== Travail demandé ==
a - Indiquez si chacune des affirmations suivantes concorde avec l'extrait fourni, en répondant par oui ou par non et en citant exactement les mots décisifs de l'extrait. (i) Les idées des personnes citées naissent d'une réflexion pleinement intellectualisée. (ii) Les stickers pour interrupteurs représentent Greta en train de pleurer. (iii) Les personnes citées souhaitent se positionner comme un produit de niche.
b - Répondez brièvement à ces questions d'après l'extrait fourni.
(i) Quel recueil a un air de feuilleton absurde ?
(ii) Quelle épreuve sert à voir si une idée a un impact ?
(iii) Qui les stickers de Greta touchent-ils ?

Pour ce qui est de leur public donc, pari réussi. Le carnet de coloriage anarchiste ou la collection de parodies pornos fait rire les adultes avertis, les déclinaisons de kippas ont ce qu’il faut de religieux, le recueil de commentaires du compte Instagram de Macron un air de feuilleton absurde… Parce que toujours décalés, ces objets de réflexion dont les lecteurs jeunes et moins jeunes s’emparent ont une portée humoristique tout en interrogeant sur nos sociétés actuelles. « Le politique nous interpelle, mais sans que ce soit tout à fait intellectualisé de notre part. Plus simplement, l’une de nous a une idée, est inspirée par un phénomène, et le partage à l’autre. C’est donc assez spontané et instinctif, et on tient à ce que ça le reste. Après, il y a bien sûr l’épreuve du crash test : voir si ça a un impact, si ça fonctionne. On fait référence à certaines choses qui sont de l’ordre du bagage culturel, mais ça reste accessible — en termes de prix également — et on ne veut pas se positionner comme un truc de niche ni conceptuel. C’est là où on est trop heureuses d’avoir trouvé notre public, car ce qui nous fait rire fait rire les autres. Greta qui pleure sur les stickers pour interrupteurs, ça touche les écolos mais aussi les cyniques ! Après, il y a évidemment des limites en fonction des sujets que l’on traite, on doit s’adapter et trouver un équilibre… »

== Données présentées ==
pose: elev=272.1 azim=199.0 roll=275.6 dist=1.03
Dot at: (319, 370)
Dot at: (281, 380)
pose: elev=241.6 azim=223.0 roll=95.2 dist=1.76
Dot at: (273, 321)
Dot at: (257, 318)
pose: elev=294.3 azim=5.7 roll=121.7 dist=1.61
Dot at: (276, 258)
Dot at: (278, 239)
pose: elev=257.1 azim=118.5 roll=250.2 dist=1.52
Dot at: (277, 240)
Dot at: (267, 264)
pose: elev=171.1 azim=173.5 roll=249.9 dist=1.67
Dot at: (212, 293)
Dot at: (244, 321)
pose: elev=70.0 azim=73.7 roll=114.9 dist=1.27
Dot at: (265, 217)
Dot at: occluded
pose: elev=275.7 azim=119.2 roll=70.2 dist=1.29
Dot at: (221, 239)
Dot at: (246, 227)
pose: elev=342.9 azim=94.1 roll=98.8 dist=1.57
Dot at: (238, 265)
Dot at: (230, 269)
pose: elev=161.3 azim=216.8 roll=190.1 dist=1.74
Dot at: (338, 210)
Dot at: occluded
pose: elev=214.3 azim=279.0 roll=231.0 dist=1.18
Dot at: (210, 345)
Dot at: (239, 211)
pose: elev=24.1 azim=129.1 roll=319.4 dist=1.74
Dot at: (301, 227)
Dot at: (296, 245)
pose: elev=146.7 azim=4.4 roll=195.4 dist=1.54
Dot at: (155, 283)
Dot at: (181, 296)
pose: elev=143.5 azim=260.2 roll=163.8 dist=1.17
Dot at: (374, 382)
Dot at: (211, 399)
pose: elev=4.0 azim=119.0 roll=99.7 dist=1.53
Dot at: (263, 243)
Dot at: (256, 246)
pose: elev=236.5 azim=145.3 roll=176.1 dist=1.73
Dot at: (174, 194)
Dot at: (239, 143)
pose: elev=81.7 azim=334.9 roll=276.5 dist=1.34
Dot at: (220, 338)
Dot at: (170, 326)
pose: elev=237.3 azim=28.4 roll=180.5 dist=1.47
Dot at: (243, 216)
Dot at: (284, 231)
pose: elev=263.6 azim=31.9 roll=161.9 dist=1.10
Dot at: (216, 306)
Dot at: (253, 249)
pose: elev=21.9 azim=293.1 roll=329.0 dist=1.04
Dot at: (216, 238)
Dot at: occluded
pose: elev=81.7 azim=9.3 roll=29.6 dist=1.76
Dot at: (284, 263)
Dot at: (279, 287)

== Réponses attendues ==
a -
(i) Non : « Le politique nous interpelle, mais sans que ce soit tout à fait intellectualisé de notre part. »
(ii) Oui : « Greta qui pleure sur les stickers pour interrupteurs »
(iii) Non : « on ne veut pas se positionner comme un truc de niche ni conceptuel »

b -
(i) Le recueil de commentaires du compte Instagram de Macron.
(ii) L'épreuve du crash test.
(iii) Les écolos, mais aussi les cyniques.